[Collected data]

▼

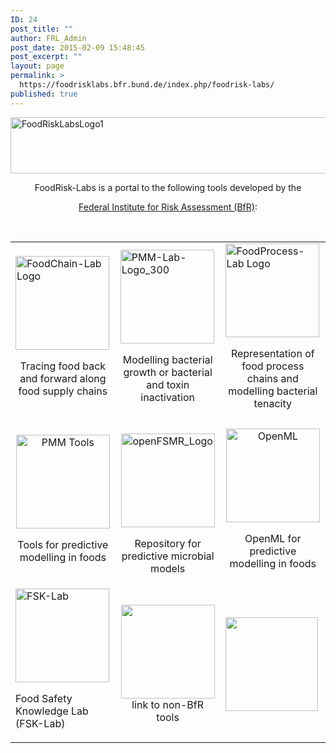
 ```yaml
---
ID: 24
post_title: ""
author: FRL_Admin
post_date: 2015-02-09 15:48:45
post_excerpt: ""
layout: page
permalink: >
  https://foodrisklabs.bfr.bund.de/index.php/foodrisk-labs/
published: true
---
```

<img class="aligncenter wp-image-1243 size-full" src="https://foodrisklabs.bfr.bund.de/wp-content/uploads/2015/02/FoodRiskLabsLogo1.png" alt="FoodRiskLabsLogo1" width="624" height="90" />
<p style="text-align: center;">FoodRisk-Labs is a portal to the following tools developed by the</p>
<p style="text-align: center;"><a href="http://www.bfr.bund.de/de/start.html" target="_blank">Federal Institute for Risk Assessment (BfR)</a>:</p>
&nbsp;
<table style="height: 1114px;" width="586">
<tbody>
<tr>
<td><a href="https://foodrisklabs.bfr.bund.de/index.php/foodchain-lab"><img class="aligncenter size-thumbnail wp-image-1269" src="https://foodrisklabs.bfr.bund.de/wp-content/uploads/2015/02/FoodChain-Lab-Logo1-150x150.png" alt="FoodChain-Lab Logo" width="150" height="150" /></a>
<p style="text-align: center;">Tracing food back and forward along food supply chains</p>
</td>
<td><a href="https://foodrisklabs.bfr.bund.de/index.php/pmm-lab/"><img class="aligncenter size-thumbnail wp-image-1270" src="https://foodrisklabs.bfr.bund.de/wp-content/uploads/2015/02/PMM-Lab-Logo_3001-150x150.png" alt="PMM-Lab-Logo_300" width="150" height="150" /></a>
<p style="text-align: center;">Modelling bacterial growth or bacterial and toxin inactivation</p>
</td>
<td><a href="https://foodrisklabs.bfr.bund.de/index.php/foodprocess-lab/"><img class="aligncenter size-thumbnail wp-image-1271" src="https://foodrisklabs.bfr.bund.de/wp-content/uploads/2015/02/FoodProcess-Lab-Logo1-150x150.png" alt="FoodProcess-Lab Logo" width="150" height="150" /></a>
<p style="text-align: center;">Representation of food process chains and modelling bacterial tenacity</p>
</td>
</tr>
<tr>
<td style="text-align: center;"><a href="https://sourceforge.net/p/microbialmodelingexchange/wiki/Tools/" target="_blank"><img class="aligncenter wp-image-1783 size-thumbnail" src="https://foodrisklabs.bfr.bund.de/wp-content/uploads/2015/02/PMM-Tools-150x150.png" alt="PMM Tools" width="150" height="150" /></a>

Tools for predictive modelling in foods</td>
<td>
<p style="text-align: center;"><a href="https://foodrisklabs.bfr.bund.de/index.php/openfsmr/"><img class="aligncenter size-thumbnail wp-image-1268" src="https://foodrisklabs.bfr.bund.de/wp-content/uploads/2015/02/openFSMR_Logo1-150x150.png" alt="openFSMR_Logo" width="150" height="150" /></a></p>
<p style="text-align: center;">Repository for predictive microbial models</p>
</td>
<td style="text-align: center;"><a href="https://sourceforge.net/projects/microbialmodelingexchange/" target="_blank"><img class="aligncenter wp-image-1780 size-thumbnail" src="https://foodrisklabs.bfr.bund.de/wp-content/uploads/2015/02/OpenML-3-150x150.png" alt="OpenML" width="150" height="150" /></a>

OpenML for predictive modelling in foods</td>
</tr>
<tr>
<td><a href="https://foodrisklabs.bfr.bund.de/index.php/fsk-lab/"><img class="aligncenter wp-image-1866 size-full" src="https://foodrisklabs.bfr.bund.de/wp-content/uploads/2015/02/FSKlab7-1.png" alt="FSK-Lab" width="150" height="150" /></a>

Food Safety Knowledge Lab (FSK-Lab)</td>
<td>
<p style="text-align: center;"><a href="https://foodrisklabs.bfr.bund.de/index.php/externaltools/"><img class="size-full wp-image-1894 aligncenter" src="https://foodrisklabs.bfr.bund.de/wp-content/uploads/2015/02/Logo-externTool3.png" alt="" width="150" height="150" /> </a>link to non-BfR tools</p>
</td>
<td><img class="alignnone size-full wp-image-1900" src="https://foodrisklabs.bfr.bund.de/wp-content/uploads/2015/02/Icon-NewsRadar4-1-1.png" alt="" width="148" height="150" /></td>
</tr>
</tbody>
</table>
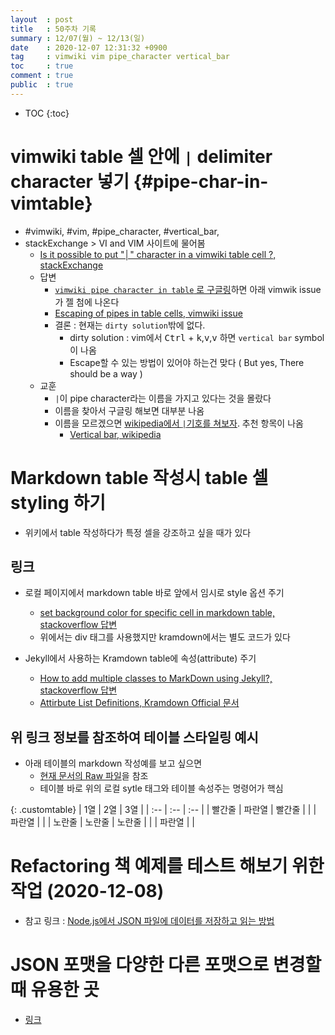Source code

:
 ```yaml
---
layout  : post
title   : 50주차 기록 
summary : 12/07(월) ~ 12/13(일)
date    : 2020-12-07 12:31:32 +0900
tag     : vimwiki vim pipe_character vertical_bar 
toc     : true
comment : true
public  : true
---
```

* TOC
{:toc}

# vimwiki table 셀 안에 `|` delimiter character 넣기 {#pipe-char-in-vimtable}

* #vimwiki, #vim, #pipe_character, #vertical_bar,
* stackExchange > VI and VIM 사이트에 물어봄
  * [Is it possible to put "│" character in a vimwiki table cell ?, stackExchange](https://vi.stackexchange.com/q/28308/27406)
  * 답변
    * [`vimwiki pipe character in table` 로 구글링](https://www.google.com/search?q=vimwiki+pipe+character+in+table)하면 아래 vimwik issue가 젤 첨에 나온다
    * [Escaping of pipes in table cells, vimwiki issue](https://github.com/vimwiki/vimwiki/issues/281)
    * 결론 : 현재는 `dirty solution`밖에 없다.
      * dirty solution : vim에서 <kbd>Ctrl</kbd> + <kbd>k</kbd>,<kbd>v</kbd>,<kbd>v</kbd> 하면 `vertical bar` symbol이 나옴
      * Escape할 수 있는 방법이 있어야 하는건 맞다 ( But yes, There should be a way )
  * 교훈
    * `|`이 pipe character라는 이름을 가지고 있다는 것을 몰랐다
    * 이름을 찾아서 구글링 해보면 대부분 나옴 
    * 이름을 모르겠으면 [wikipedia에서 `|`기호를 쳐보자](https://en.wikipedia.org/w/index.php?search=%7C&title=Special%3ASearch&go=Go&ns0=1). 추천 항목이 나옴
      * [Vertical bar, wikipedia](https://en.wikipedia.org/wiki/Vertical_bar)


# Markdown table 작성시 table 셀 styling 하기

* 위키에서 table 작성하다가 특정 셀을 강조하고 싶을 때가 있다

## 링크

* 로컬 페이지에서 markdown table 바로 앞에서 임시로 style 옵션 주기
  * [set background color for specific cell in markdown table, stackoverflow 답변](https://stackoverflow.com/a/64420939/9457247)
  * 위에서는 div 태그를 사용했지만 kramdown에서는 별도 코드가 있다

* Jekyll에서 사용하는 Kramdown table에 속성(attribute) 주기
  * [How to add multiple classes to MarkDown using Jekyll?, stackoverflow 답변](https://stackoverflow.com/a/27501209/9457247)
  * [Attirbute List Definitions, Kramdown Official 문서](https://kramdown.gettalong.org/syntax.html#attribute-list-definitions)

## 위 링크 정보를 참조하여 테이블 스타일링 예시

* 아래 테이블의 markdown 작성예를 보고 싶으면 
  * [현재 문서의 Raw 파일](https://raw.githubusercontent.com/honggaruy/honggaruy.github.io/master/_posts/2020/2020-12-07-week-50th.md)을 참조
  * 테이블 바로 위의 로컬 sytle 태그와 테이블 속성주는 명령어가 핵심

<style>
.customtable tr:nth-child(1) { background: red; }
.customtable td:nth-child(2) { color: white; background: blue; }
.customtable tr:nth-child(3) td { color: black; background: yellow; }
</style>

{: .customtable}
| 1열     | 2열    | 3열    |
| :--     | :--    | :--    |
| 빨간줄  | 파란열 | 빨간줄 |
|         | 파란열 |        |
| 노란줄  | 노란줄 | 노란줄 |
|         | 파란열 |        |

# Refactoring 책 예제를 테스트 해보기 위한 작업 (2020-12-08)

* 참고 링크 : [Node.js에서 JSON 파일에 데이터를 저장하고 읽는 방법](https://smilehugo.tistory.com/entry/nodejs-json-create-store-read-update)


# JSON 포맷을 다양한 다른 포맷으로 변경할 때 유용한 곳

* [링크](https://www.clien.net/service/board/useful/15709656?type=recommend)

▲

Assignment >> Find each line in the data above with the word "solution", then copy it.

Task response >>
    * 결론 : 현재는 `dirty solution`밖에 없다.
      * dirty solution : vim에서 <kbd>Ctrl</kbd> + <kbd>k</kbd>,<kbd>v</kbd>,<kbd>v</kbd> 하면 `vertical bar` symbol이 나옴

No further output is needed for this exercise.